Bürgermeister Hans-Peter von Thenen freute sich, dass man nun diese Großbaustelle angehe, mit der auch das bestehende Baugebiet erweitert werde. Unterwittstadt, der kleinste, aber sehr "junge" Stadtteil Ravensteins mit 185 Einwohnern, vielen jungen Familien und einem Durchschnittsalter von 39 Jahren, werde deutlich aufgewertet.

Ganz erfreulich sei, dass bereits der erste Bauplatz reserviert worden sei, was man als einen "Super-Startschuss" werten könne. "Auf das Dorf können die Bewohner stolz sein, denn es ist eine Menge los", betonte der Bürgermeister. Deshalb lohne es sich auch, nach Unterwittstadt zu ziehen, wo die Dorfgemeinschaft prächtig funktioniere.

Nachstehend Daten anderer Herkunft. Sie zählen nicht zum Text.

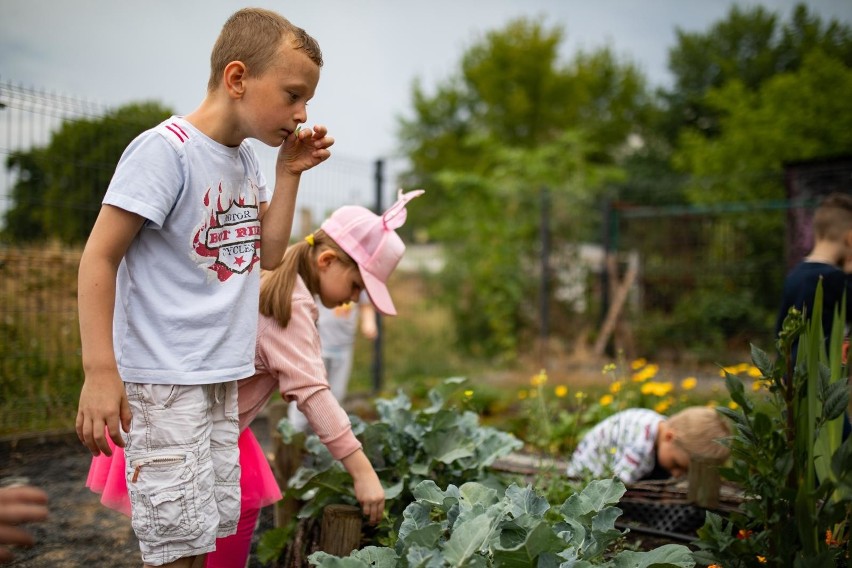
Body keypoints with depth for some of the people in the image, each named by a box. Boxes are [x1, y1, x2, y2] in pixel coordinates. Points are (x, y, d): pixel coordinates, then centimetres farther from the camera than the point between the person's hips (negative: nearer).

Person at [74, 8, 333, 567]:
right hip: (162, 381, -8)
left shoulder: (247, 157, 9)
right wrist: (100, 372, -19)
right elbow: (99, 257, -15)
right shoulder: (165, 149, -15)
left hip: (222, 378, 8)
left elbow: (269, 254, 12)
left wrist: (288, 173, 3)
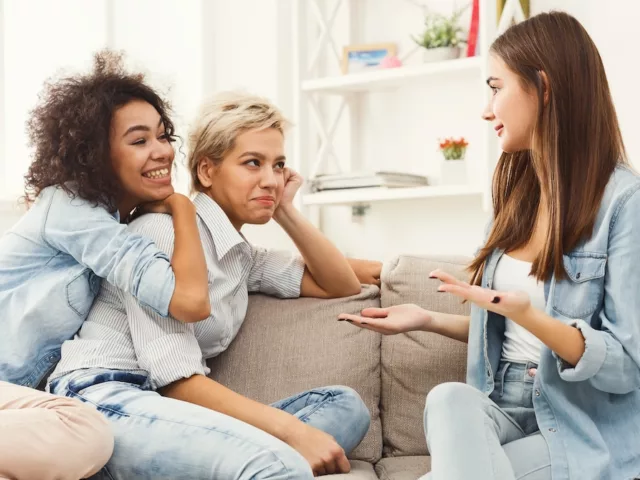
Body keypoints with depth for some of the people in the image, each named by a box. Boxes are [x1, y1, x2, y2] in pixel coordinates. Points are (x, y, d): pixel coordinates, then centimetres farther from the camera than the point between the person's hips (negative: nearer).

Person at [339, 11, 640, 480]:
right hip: (502, 409, 6)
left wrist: (527, 314, -29)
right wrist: (429, 319, 7)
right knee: (450, 397, -28)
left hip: (584, 431, -5)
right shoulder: (518, 194, 9)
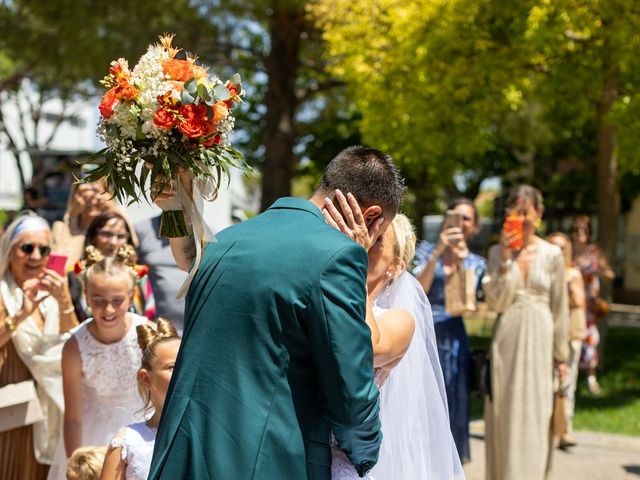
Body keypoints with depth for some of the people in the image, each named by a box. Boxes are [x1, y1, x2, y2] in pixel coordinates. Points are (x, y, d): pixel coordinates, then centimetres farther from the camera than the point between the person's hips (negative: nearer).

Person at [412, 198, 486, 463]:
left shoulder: (476, 262, 10)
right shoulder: (427, 249, 3)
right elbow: (418, 289, -11)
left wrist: (461, 262, -15)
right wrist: (438, 252, -18)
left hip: (453, 339, 2)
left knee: (452, 407, 4)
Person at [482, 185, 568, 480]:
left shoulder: (552, 254, 2)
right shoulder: (498, 252, 3)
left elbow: (560, 308, 5)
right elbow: (496, 301, -6)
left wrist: (561, 355, 6)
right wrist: (505, 259, -13)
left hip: (539, 338, -1)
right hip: (506, 338, 1)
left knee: (532, 417, 1)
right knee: (504, 416, 6)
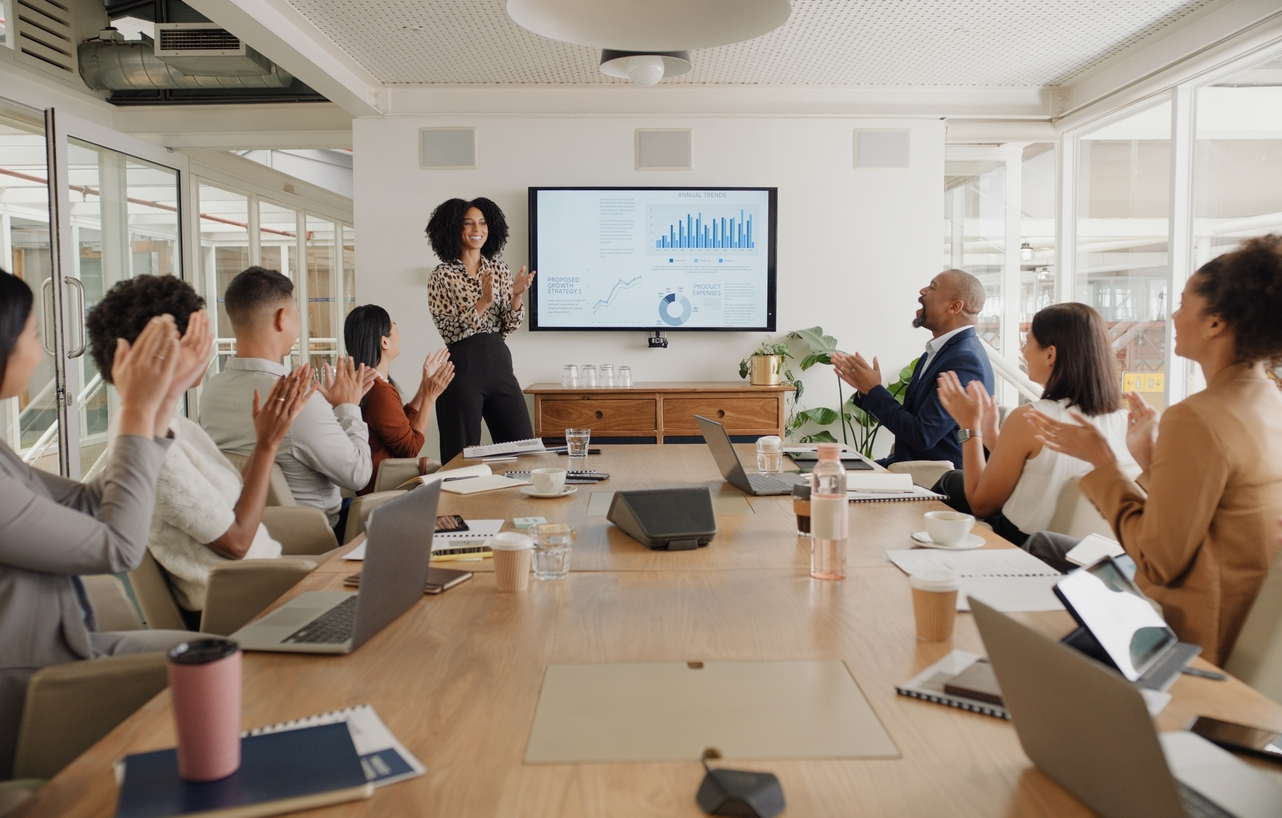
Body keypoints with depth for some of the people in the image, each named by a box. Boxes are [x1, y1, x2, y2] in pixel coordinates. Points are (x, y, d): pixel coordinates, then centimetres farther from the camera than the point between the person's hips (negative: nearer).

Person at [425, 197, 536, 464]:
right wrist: (482, 303, -20)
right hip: (462, 365, -4)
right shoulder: (442, 276, -1)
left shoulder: (499, 269, 10)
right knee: (462, 455, 2)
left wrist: (516, 296, -10)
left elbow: (508, 328, 7)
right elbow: (449, 330, -11)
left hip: (499, 362, 4)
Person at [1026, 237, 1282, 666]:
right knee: (1043, 543, 20)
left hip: (1180, 633, -9)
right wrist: (1149, 458, 6)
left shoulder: (1197, 419, -26)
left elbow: (1160, 562, -22)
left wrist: (1102, 460, -15)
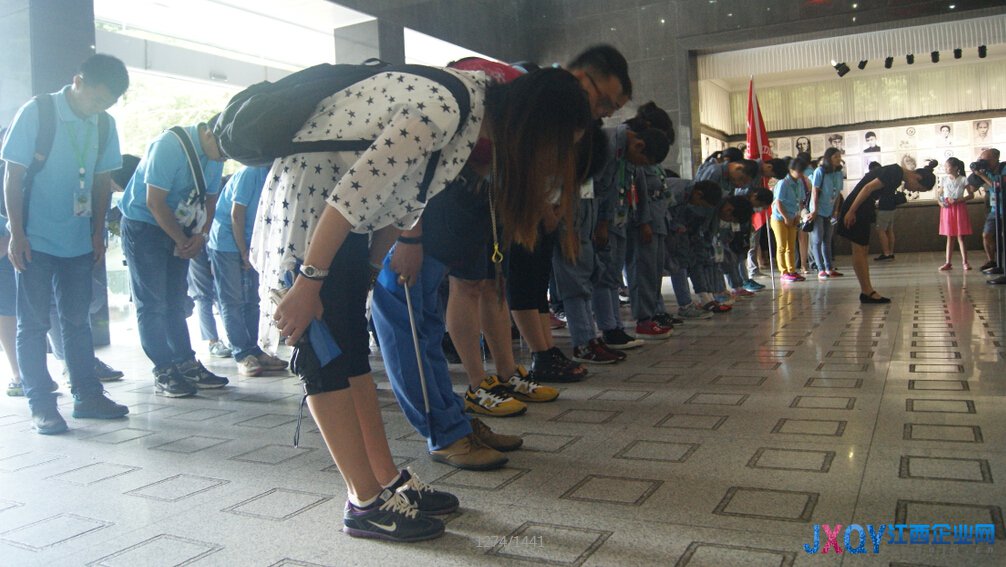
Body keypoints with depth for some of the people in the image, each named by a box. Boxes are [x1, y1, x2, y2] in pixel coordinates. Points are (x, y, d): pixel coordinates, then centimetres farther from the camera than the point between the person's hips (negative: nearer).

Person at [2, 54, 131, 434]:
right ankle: (40, 405, 8)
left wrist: (98, 232, 8)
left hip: (79, 241, 4)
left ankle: (87, 395, 18)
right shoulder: (36, 112, -8)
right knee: (33, 323, 2)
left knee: (77, 319, 10)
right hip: (35, 241, -4)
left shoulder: (104, 124, 4)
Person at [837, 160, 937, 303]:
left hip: (863, 209, 10)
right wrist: (851, 211, -22)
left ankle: (866, 292, 11)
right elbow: (868, 188, -21)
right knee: (859, 250, -8)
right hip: (855, 209, -10)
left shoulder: (897, 175, 14)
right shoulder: (895, 173, -16)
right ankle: (867, 292, -7)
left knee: (863, 251, 9)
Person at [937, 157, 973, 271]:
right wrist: (939, 202, -6)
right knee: (949, 237, 5)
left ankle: (965, 262, 3)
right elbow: (938, 194, 14)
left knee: (960, 237, -3)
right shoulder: (944, 180, 7)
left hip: (959, 208, -3)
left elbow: (970, 195, -5)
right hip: (947, 209, 3)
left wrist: (957, 200, -17)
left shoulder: (963, 180, -3)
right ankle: (948, 263, 5)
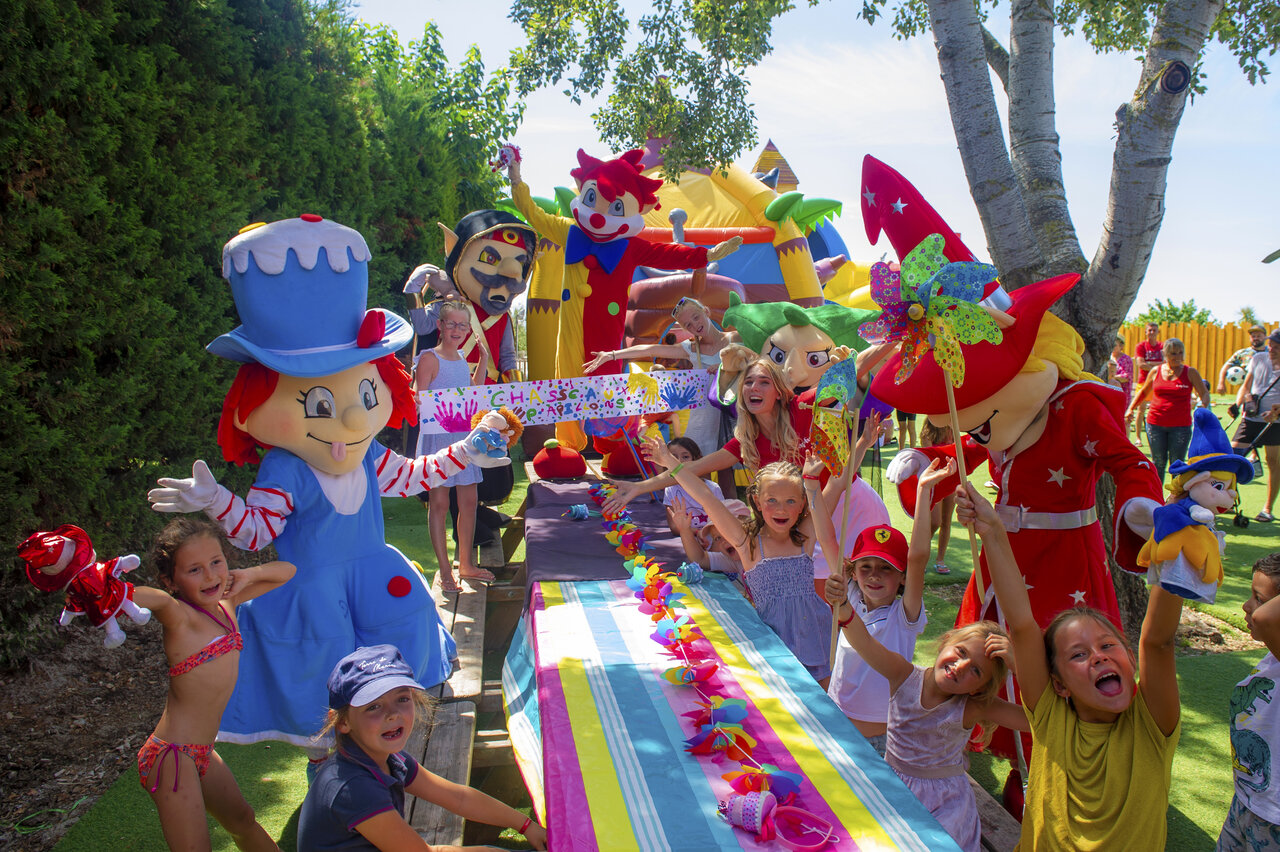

Der Bürgermeister ging dann noch kurz auf die Eckdaten der jetzt begonnenen Maßnahme ein, deren Planungszeit 18 Monate betrug. Baumaßnahmen auch im Rahmen der Flurneuordnung erfolgen sowohl im Außenbereich als auch in der Innenlage des Stadtteils.

Die Flurneuordnung gewährte einen Zuschuss in Höhe von 174 000 Euro. Nach weiteren Zuschüssen verbleibt bei der Stadt ein eigener Finanzierungsanteil von rund 260 000 Euro. Für die Arbeiten am Straßenbau sind 600 000 Euro, für die Abwasserentsorgung 79 000 Euro und für neue Wasserleitungen 57 000 Euro veranschlagt. Die Kosten der Erneuerung der Straßenbeleuchtung, die auf LED-Lampen umgestellt wird, belaufen sich auf weitere 80 000 Euro.

Wie der Bürgermeister abschließend betonte, geht mit diesen Bauarbeiten für die Anwohner ein lang ersehnter Wunsch in Erfüllung. Denn Jahrzehnte lang mussten sie über die derzeitige "Schotterpiste" im Brunnenweg zu ihren Anwesen fahren.

Von Thenen, der sich eine unfallfreie Baustelle wünschte, bat auch die Anlieger um Verständnis, denn während der Maßnahme könne es schon zu Straßensperrungen kommen. Diplomingenieur Marco Rieß bedankte sich bei der Stadt für das entgegengebrachte Vertrauen und erläuterte nochmals die vorgesehene Baumaßnahme im Weinbergweg und in der Brunnenstraße. Zusätzlich werde noch ein 150 Meter langes Feldwegstück saniert. Begleitende Baumaßnahmen, angeregt von der Flurneuordnung, wie die Anlage von Parkplätzen sowie die Neugestaltung des vorhandenen Grabens seien ebenfalls vorgesehen.

Rieß dankte neben der Stadt auch der Flurneuordnung für die gute Zusammenarbeit. Mit der Firma Boller habe man einen kompetenten Unternehmer gefunden. Er hoffe auf einen weiteren zügigen Verlauf der Bauarbeiten, schloss Rieß. Steffen Boller bedankte sich für die Erteilung des Auftrags.